Ladakh. Foto: Ángel M. Bermejo (c)

En Chiling nos esperaba un mulero y un cocinero con una recua de borricos para continuar la segunda parte de nuestro recorrido por una zona en la que no hay ni siquiera esas casas solitarias en las que nos habíamos alojado las noches anteriores. Al día siguiente subimos hasta el paso de Konzke La, de 4.900 metros, y continuamos el camino hacia Lamayuru, tal vez el monasterio más antiguo de Ladakh. Cuatro días más de camino entre la tierra y el cielo, entre campos de cebada y chortens, cruzando ríos y superando collados adornados con banderolas, recibiendo un cálido ¡yulé! al cruzarnos con un pastor, con un monje, con un agricultor. Durante todos esos días tuve la sensación de que muchos buscan el mítico Shangri-La en Ladakh porque aquí los hombres y las mujeres parecen vivir en orden con el mundo natural y con el sobrenatural.

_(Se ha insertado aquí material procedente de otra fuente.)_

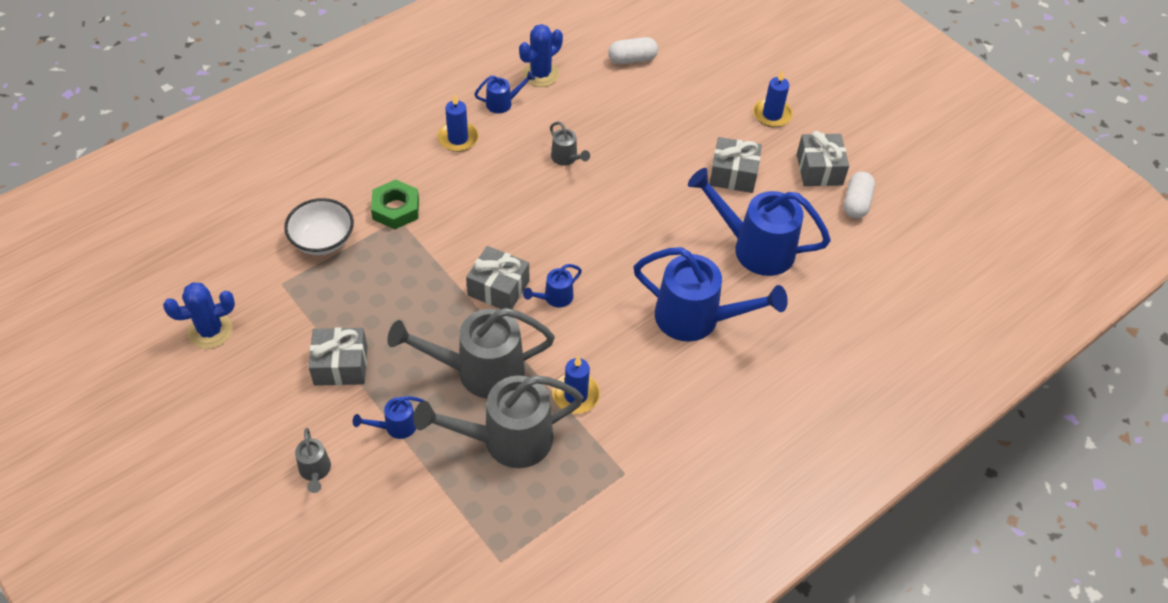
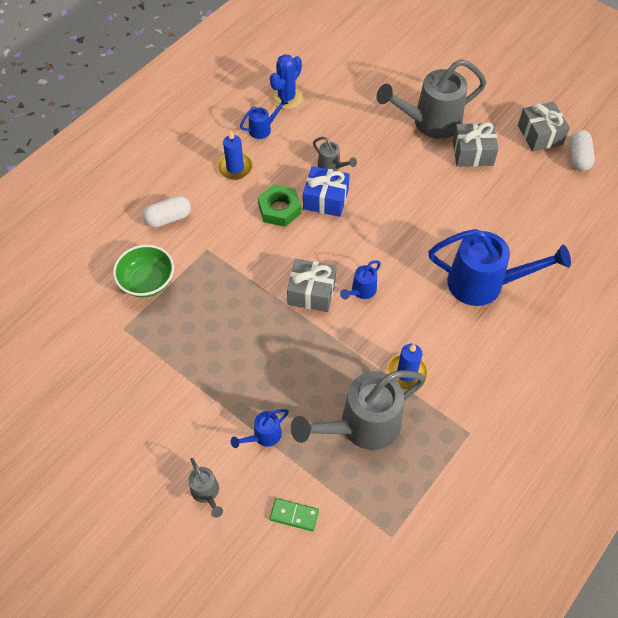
camera: 10 degrees left, 5 degrees up
(210, 331) = (74, 385): blue cactus -> none
(322, 240) = (147, 282): white bowl -> green bowl
(341, 365) = (198, 391): grey gift -> none
(396, 209) = (202, 240): green nut -> green nut (279, 209)
(401, 515) = (294, 515): none -> green domino
(480, 371) = (319, 370): grey watering can -> grey watering can (430, 122)
(547, 192) = (325, 199): none -> blue gift
(632, 59) = (358, 70): white capsule -> white capsule (168, 218)
(755, 248) = (510, 212): blue watering can -> none
(772, 115) = (487, 96): blue candle -> none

lunes, 1 de agosto de 2011

Ladakh, por los alrededores de Leh

Buda en el palacio de Shey. Ladakh. Foto: Ángel M. Bermejo (c)

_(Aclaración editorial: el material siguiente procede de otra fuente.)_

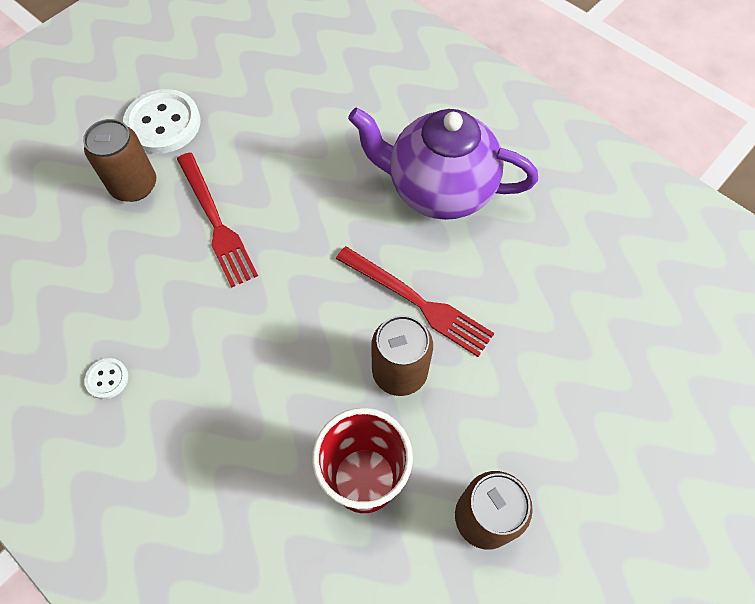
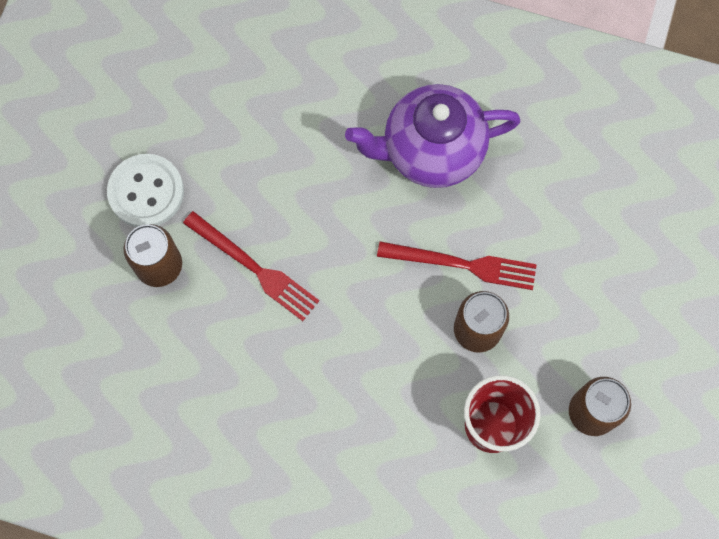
camera: 25 degrees left, 10 degrees up
(107, 379) = (247, 443): white button -> none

Un día emprendí una ruta que me llevó a remontar el Indo, y así llegué al palacio de Shey, que durante un tiempo fue la residencia de los reyes de Ladakh, antes de que se trasladaran a Leh. Allí encontré el buda de bronce más grande de todo el reino. Un poco más allá, subí hasta el gompa de Stakna, que corona un montículo desde el que se domina el perfectamente el curso del Indo. Luego crucé el río y me adentré en un valle lateral en busca del monasterio de Hemis, tal vez el más importante de Ladakh.
Cuando me acercaba encontré una inmensa pared de mani. Las mani son unas piedras planas en las que aparecen grabadas oraciones y que, amontonadas, forman una especie de anchos muros que suelen estar situados cerca de las aldeas y los monasterios. El peregrino siempre debe tenerlas a su derecha cuando pasa junto a ellas. En Hemis me perdí por sus estancias y al azar de mi paseo encontré su biblioteca, donde dos monjes ponían orden entre cientos de libros impresos sobre hojas hechas con pasta de corteza de árboles y que se guardan entre tapas de madera envueltos en brocados de seda. Eran los guardianes de la sabiduría.

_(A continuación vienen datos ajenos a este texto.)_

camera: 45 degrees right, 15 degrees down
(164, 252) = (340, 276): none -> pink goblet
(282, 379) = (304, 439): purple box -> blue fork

Skatna. Foto: Ángel M. Bermejo (c)

Otra mañana muy temprano me acerqué al monasterio de Tikse, que desde lejos parece una copia del Potala de Lhasa, para asistir a la puya, un acto litúrgico en el que decenas de monjes se reúnen para entonar cánticos y oraciones. En la oscuridad del amanecer había una extraña atmósfera de concentración que contrastaba con la actitud de los novicios. Algunos eran niños pequeños, para los que la puya no podía ser algo muy distinto de un juego. Además iban de aquí para allá sirviendo gur gur,  té sazonado con mantequilla de yak y sal que ofrecían tanto a los monjes que estaban inmersos en sus cantinelas como a los visitantes que, desde un rincón, seguíamos la ceremonia, deslumbrados por las pinturas que adornaban las paredes, por el sonido del gong, por la melopea de las oraciones. El gusto fuerte, extraño, grasiento del gur gur para mí será siempre el sabor de Ladakh.

Ladakh. Foto: Ángel M. Bermejo (c)

Otro día, desde Leh emprendí la ruta del Indo aguas abajo. Pasé junto a la confluencia del Zanskar con el Indo, el choque de dos colosos de aguas de diferente color que durante un trecho corren paralelos sin mezclarse del todo. En el monasterio de Alchi, tan escondido que no sufrió los saqueos de los conquistadores del valle, descubrí el mayor tesoro de pinturas murales de Ladakh. Es un prodigio de arte y espiritualidad que permaneció prácticamente desconocido hasta hace muy pocas décadas. En Basgo, sin embargo, encontré las ruinas de un complejo monástico destruido por la guerra, el abandono y el tiempo. En todos estos lugares era recibido por los monjes con un sonoro "¡yulé!", el saludo de bienvenida en estos valles de piedra áspera pero corazón amable. En todos hacía girar los cilindros que flanquean los caminos y son como campanas que dejan flotando en el aire un tintineo dulce y persistente.